Supermassive black holes can have a mass billions of times greater than the sun. We’re not entirely certain exactly how they form, but that are the site of immense gravitational collapse, and they can be found at the centre of most large galaxies - including the Milky Way. Thanks to the gravitational influence they wield, they’re variably described as being like lynchpins of the universe. Holding it all together. And, according to some end of the universe theories, they could be the last things that remain along our cosmic plain… and it could take trillions of years for them to finally disappear.

Seeing as they’re such an ever-present, then, scientists are always keen to learn more about them. Back in April 2019, the first ever photograph of a black hole made headlines around the world. The now-iconic image shows the supermassive black hole at the centre of the Messier 87 galaxy, an elliptical structure some fifty-three million lightyears away from Earth. In March 2021, an updated version of the image was also released, detailing the black hole’s magnetic field. Like the black hole map, the photo was also captured using a network of radio telescopes - an array known as the Event Horizon Telescope. And the EHT spreads wider than even LOFAR does, with stations in more than twenty countries and across multiple continents.

Both projects show us how huge an undertaking it is to even begin to understand black holes… but we’re clearly making rapid progress as we move through the twentieth and twenty-first centuries. Mere decades ago, we knew nothing of black holes. The term itself only came into use in the late 1960s. And, while they had been seriously theorised since the early 1900s, it wasn’t until 1971 that the first black hole was actually discovered - Cygnus X-1, about six thousand lightyears away. Now, we’ve got 25,000 of them pinpointed in space. And we know there are countless more waiting to be found.

It’s estimated that there could be millions (perhaps even billions) of the smaller, stellar black holes in just the Milky Way galaxy. It has also been predicted that there could be multiple trillions of galaxies in the universe as a whole. So, for stellar black holes, that’s just an eyewatering number. But even for supermassive black holes… if there’s at least one at the heart of most galaxies, that means there could be trillions of them out there. And suddenly we see that even the LOFAR map (as undoubtedly brilliant as it is) barely scratches the surface.

Black holes, it would seem, are everywhere. But there’s still no cause for immediate concern. In April 2021, scientists discovered the closest black hole to Earth we’ve yet found - and named it the Unicorn. But the Unicorn is still 1,500 lightyears away from us… and it’s relatively tiny, at just three times the mass of the sun. In black hole terms, it’s one of the smallest we’ve ever recorded. And there is still a considerable distance between us and it. At the time of writing, it’s still classed as a black hole candidate, with its small size being a major reason why astronomers can’t claim with certainty that it is a black hole.

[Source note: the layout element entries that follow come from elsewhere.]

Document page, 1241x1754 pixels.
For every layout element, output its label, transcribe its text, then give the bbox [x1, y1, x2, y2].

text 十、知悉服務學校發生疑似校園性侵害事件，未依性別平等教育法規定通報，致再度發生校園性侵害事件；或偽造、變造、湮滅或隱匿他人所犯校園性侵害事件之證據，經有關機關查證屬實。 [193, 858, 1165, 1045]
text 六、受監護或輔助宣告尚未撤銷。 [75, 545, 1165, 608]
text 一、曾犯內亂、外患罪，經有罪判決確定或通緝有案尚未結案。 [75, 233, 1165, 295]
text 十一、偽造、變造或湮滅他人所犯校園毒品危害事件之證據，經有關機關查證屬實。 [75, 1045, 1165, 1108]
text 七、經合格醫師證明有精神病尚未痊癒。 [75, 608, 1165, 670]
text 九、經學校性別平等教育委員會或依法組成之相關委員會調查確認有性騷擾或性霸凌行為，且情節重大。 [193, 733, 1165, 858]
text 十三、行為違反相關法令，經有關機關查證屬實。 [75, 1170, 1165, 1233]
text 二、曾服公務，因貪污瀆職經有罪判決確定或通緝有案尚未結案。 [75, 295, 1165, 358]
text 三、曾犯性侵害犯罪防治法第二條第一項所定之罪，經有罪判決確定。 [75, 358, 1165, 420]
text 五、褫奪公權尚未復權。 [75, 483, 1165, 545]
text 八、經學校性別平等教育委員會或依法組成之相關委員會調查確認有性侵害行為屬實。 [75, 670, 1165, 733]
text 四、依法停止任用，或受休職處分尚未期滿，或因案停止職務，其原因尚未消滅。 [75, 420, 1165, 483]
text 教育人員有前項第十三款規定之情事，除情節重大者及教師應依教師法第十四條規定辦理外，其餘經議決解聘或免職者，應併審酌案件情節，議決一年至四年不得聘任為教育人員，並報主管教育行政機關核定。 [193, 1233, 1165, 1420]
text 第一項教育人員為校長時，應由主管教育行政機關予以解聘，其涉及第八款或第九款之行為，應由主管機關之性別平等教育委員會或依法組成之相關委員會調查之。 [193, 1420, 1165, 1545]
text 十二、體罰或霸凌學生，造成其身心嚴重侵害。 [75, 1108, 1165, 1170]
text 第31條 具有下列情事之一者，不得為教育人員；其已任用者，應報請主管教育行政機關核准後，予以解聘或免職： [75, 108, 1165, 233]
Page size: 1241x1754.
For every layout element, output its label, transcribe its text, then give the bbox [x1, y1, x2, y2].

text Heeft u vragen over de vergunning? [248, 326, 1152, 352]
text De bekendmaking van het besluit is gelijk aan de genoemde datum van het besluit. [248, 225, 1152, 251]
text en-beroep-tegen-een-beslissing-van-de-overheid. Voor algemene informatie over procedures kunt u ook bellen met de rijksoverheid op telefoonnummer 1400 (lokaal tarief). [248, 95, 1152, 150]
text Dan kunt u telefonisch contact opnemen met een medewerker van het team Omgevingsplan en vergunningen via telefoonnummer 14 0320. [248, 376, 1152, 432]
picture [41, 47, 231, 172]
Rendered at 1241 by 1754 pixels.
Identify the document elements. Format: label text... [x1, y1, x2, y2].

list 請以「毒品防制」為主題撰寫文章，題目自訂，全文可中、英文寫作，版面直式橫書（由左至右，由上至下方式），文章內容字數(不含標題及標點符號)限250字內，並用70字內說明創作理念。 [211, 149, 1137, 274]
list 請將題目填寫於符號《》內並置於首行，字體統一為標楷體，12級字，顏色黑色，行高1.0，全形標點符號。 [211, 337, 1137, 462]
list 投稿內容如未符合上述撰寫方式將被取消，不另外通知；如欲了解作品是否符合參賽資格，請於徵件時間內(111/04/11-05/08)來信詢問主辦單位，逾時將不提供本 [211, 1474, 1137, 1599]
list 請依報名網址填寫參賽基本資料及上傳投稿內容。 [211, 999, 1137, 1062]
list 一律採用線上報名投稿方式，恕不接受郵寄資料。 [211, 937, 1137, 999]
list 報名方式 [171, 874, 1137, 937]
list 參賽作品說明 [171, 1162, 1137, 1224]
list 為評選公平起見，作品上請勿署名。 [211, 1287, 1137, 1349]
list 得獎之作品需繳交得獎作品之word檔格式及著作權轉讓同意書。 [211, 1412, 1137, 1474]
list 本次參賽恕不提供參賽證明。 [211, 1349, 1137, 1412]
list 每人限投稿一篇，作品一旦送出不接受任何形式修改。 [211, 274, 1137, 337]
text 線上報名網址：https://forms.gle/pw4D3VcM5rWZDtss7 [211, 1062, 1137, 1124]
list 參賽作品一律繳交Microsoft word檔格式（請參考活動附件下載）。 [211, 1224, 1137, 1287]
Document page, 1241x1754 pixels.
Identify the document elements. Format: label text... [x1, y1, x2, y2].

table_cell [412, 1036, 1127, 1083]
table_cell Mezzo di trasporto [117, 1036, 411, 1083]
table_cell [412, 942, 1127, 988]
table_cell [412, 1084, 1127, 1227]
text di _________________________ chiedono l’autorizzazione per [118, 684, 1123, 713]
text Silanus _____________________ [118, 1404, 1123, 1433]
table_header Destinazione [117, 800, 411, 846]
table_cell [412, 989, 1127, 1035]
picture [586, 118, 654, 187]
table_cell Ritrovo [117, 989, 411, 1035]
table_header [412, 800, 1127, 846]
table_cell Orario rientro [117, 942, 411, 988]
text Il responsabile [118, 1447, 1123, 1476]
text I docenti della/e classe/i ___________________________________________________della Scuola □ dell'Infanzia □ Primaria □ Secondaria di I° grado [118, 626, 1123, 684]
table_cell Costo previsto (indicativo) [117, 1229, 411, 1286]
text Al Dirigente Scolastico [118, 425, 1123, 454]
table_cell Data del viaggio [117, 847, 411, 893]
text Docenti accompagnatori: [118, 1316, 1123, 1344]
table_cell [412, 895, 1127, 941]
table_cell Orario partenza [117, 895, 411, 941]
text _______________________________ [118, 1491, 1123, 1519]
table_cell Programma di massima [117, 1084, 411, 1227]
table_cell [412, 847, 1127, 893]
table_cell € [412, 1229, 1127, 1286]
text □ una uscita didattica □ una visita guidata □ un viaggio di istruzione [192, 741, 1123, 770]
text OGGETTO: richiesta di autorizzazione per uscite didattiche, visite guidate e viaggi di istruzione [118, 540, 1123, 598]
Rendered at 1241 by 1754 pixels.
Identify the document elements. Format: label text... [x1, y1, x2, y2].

But, regardless, the Unicorn shows just how crammed full of black holes space probably is. Remember, the LOFAR map shows supermassive black holes, only. It focusses on the greatest and biggest examples out there. The supermassive black hole at the centre of the Milky Way, for example, is more than a million times the mass of the Unicorn. Imagine, then, what a black hole map would look like if all the smaller ones were included as well.

For now, we can definitely say that scientists have charted 25,000 supermassive black holes across an area that’s two percent of the Earth’s sky. We could then calculate that to mean 1.25 million supermassive black holes across the sky in total. But, in reality, not even that number comes close to the number of black holes (in general) there are in the universe.

At one time, these things were thought to be rare… roaming through space in an ominous way. But now, we know that they’re not rare. There are many, many thousands, millions, perhaps billions of them in existence. But they’re also not especially threatening to us… and the closest one to Earth we’ve ever discovered is still tucked safely away, some 1,500 lightyears in a different direction. All of which means that we can view the LOFAR map with wonder, rather than worry. It truly is one of the most impressive images of modern science.